Hi Jason,
>>At CERN in /opt/globus/lib/perl/Globus/GRAM/Helper.pm we changed:
>>
>>my $FINAL_DONE_LOAD_RANGE = 10;
>>to:
>>my $FINAL_DONE_LOAD_RANGE = 1000;
>>
>>Otherwise jobs will not be cleaned up when the load is high, which could
>>lead to an upward spiral. For example, the RB/WMS or the user may start
>>canceling jobs, which cannot be cleaned up immediately, and new jobs may
>>be sent instead, which also have to wait... Meanwhile the list of jobs
>>gets longer, so it takes more and more time for the jobmanager to loop
>>through them.
>>
>>Maybe this happened for that user?
>>
>>We intend to put this change into the next release of that code.

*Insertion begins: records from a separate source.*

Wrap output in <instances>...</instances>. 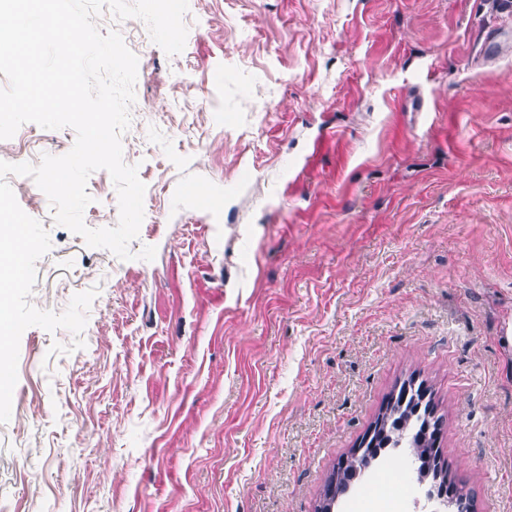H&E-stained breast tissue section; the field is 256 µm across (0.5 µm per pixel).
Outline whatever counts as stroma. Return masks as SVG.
Returning <instances> with one entry per match:
<instances>
[{
	"instance_id": "obj_1",
	"label": "stroma",
	"mask_w": 512,
	"mask_h": 512,
	"mask_svg": "<svg viewBox=\"0 0 512 512\" xmlns=\"http://www.w3.org/2000/svg\"><path fill=\"white\" fill-rule=\"evenodd\" d=\"M184 23L180 54L137 55L123 161L151 220L131 259L7 177L52 244L31 304L98 294L84 348L21 336L0 512H314L410 378L475 512H512V18L498 0H189ZM186 186L220 189V212ZM87 191L85 224L116 226L110 174ZM426 489L389 451L334 510L437 512Z\"/></svg>"
}]
</instances>
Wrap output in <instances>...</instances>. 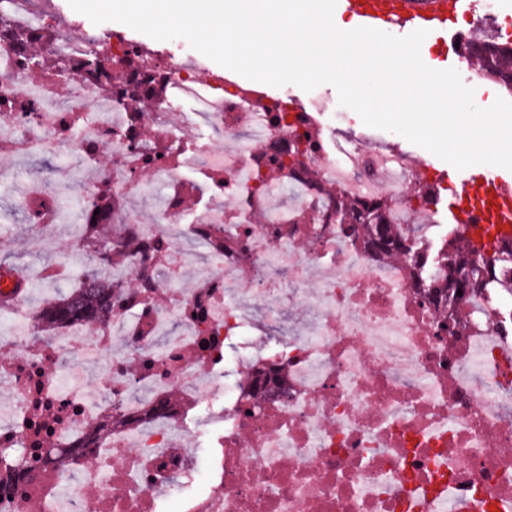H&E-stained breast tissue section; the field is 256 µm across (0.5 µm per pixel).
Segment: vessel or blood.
<instances>
[{
	"label": "vessel or blood",
	"instance_id": "1",
	"mask_svg": "<svg viewBox=\"0 0 512 512\" xmlns=\"http://www.w3.org/2000/svg\"><path fill=\"white\" fill-rule=\"evenodd\" d=\"M359 26L378 31L390 29L409 34L417 30L442 32L449 19L463 5V0H337ZM462 192L455 207L456 223L477 224L479 230L495 228L512 233V184L484 167L475 165L463 173ZM478 202L477 208L466 204L467 198ZM30 284L22 269L9 271L0 280V304L15 305Z\"/></svg>",
	"mask_w": 512,
	"mask_h": 512
}]
</instances>
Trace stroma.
I'll use <instances>...</instances> for the list:
<instances>
[{
	"label": "stroma",
	"mask_w": 512,
	"mask_h": 512,
	"mask_svg": "<svg viewBox=\"0 0 512 512\" xmlns=\"http://www.w3.org/2000/svg\"><path fill=\"white\" fill-rule=\"evenodd\" d=\"M425 64L434 70H455L465 86L474 88V101L478 107H491L496 100L512 101V93L498 83L480 79L472 66L460 63L453 31L430 33ZM372 140L381 149L397 148L409 153L411 163H421L449 179V190L443 198H450L452 187L458 186L460 172L427 149L416 145L400 134L372 129ZM0 172L5 179L0 182V264L9 263L35 275L30 285L35 307H42L49 300L73 288L74 274L82 270L89 254L74 240L75 229L67 212L76 203L74 170L67 160L50 156H25L0 152ZM37 183L61 193L64 210L55 223L38 227L31 224L19 205V185Z\"/></svg>",
	"instance_id": "obj_1"
}]
</instances>
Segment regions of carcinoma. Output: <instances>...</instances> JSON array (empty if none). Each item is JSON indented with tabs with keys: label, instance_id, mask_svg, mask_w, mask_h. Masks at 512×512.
<instances>
[{
	"label": "carcinoma",
	"instance_id": "1",
	"mask_svg": "<svg viewBox=\"0 0 512 512\" xmlns=\"http://www.w3.org/2000/svg\"><path fill=\"white\" fill-rule=\"evenodd\" d=\"M460 55L470 60L477 74L512 90V41L492 31L459 44ZM309 134L298 136L288 151V162L275 161L265 168L261 183L283 182L294 174L312 175L306 160ZM314 186L335 198L336 223L351 230L361 250L376 259H399L409 263L411 277L427 292L439 317L456 321L459 309L448 312V304L457 293L475 295L487 288H498L512 296V248L504 247L493 257L485 255L483 237L465 235L454 229L441 245V268L433 270L417 251L413 235L386 222L390 204L380 198L372 202L345 196L313 181ZM96 225L85 245L92 248L91 262L84 268L75 288L35 312L36 335H52L62 321L97 325L112 315V278L101 269L123 261L134 251L131 243L118 234H101ZM469 269L471 280L462 281L459 271Z\"/></svg>",
	"mask_w": 512,
	"mask_h": 512
}]
</instances>
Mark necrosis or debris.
<instances>
[{
	"mask_svg": "<svg viewBox=\"0 0 512 512\" xmlns=\"http://www.w3.org/2000/svg\"><path fill=\"white\" fill-rule=\"evenodd\" d=\"M45 4L0 0L28 35L0 39V149L96 169L79 186L81 223L112 225L141 249L113 266L125 286L93 331L66 323L36 342L24 314L0 338V386L15 396L0 422V512H512V300L465 298L466 328L453 329L407 263L357 250L305 180L256 187L260 160L287 157L308 131L310 166L342 194L374 200L383 169H395L387 221L409 232V214L435 206L414 198L413 183L438 189V177L367 151L357 133H324L342 113L324 121L221 73L200 81L180 43L155 55L113 31V55L132 65L104 93L83 67L101 36L73 32ZM34 47L64 59L65 81L33 72ZM125 84L141 87L148 122L133 121ZM188 99L197 110L178 111ZM216 137L228 148L217 151ZM146 173L163 189L156 224L129 206ZM192 196L204 203L191 213ZM194 245L211 273L186 292L177 282ZM323 269L309 298L318 318L281 334L307 273ZM257 300L266 312L254 321ZM275 333L277 350L261 357L275 393L259 409L251 379H223L238 361L227 342ZM116 339L123 352H112ZM82 361L99 364L96 384L82 383ZM208 400L221 405L220 452L203 467L179 434Z\"/></svg>",
	"mask_w": 512,
	"mask_h": 512,
	"instance_id": "necrosis-or-debris-1",
	"label": "necrosis or debris"
}]
</instances>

You may
>>want to apply it already.
>
>
>
> Thanks a lot, i also noticed that cms001 lcgjm contains more than 6.2k
> globus-cache-export dir that wasnt the same number we found at the batch
> scheduler.
>
> have extend the final done load from default to 1000 to help cleaning up
> the job cache. thanks for the trick, not load reduce to less 10 but this
> is what the parameter apply before. let's hope this able to cleanup the
> cache of the job and reducing the load generated by job manager.
Note:
- it may take up to 1 hour before the change becomes effective, when the
current grid_monitor for cms001 is restarted;
- the load probably will become higher for (quite) a while, because the
cleanup of jobs adds to the load.
|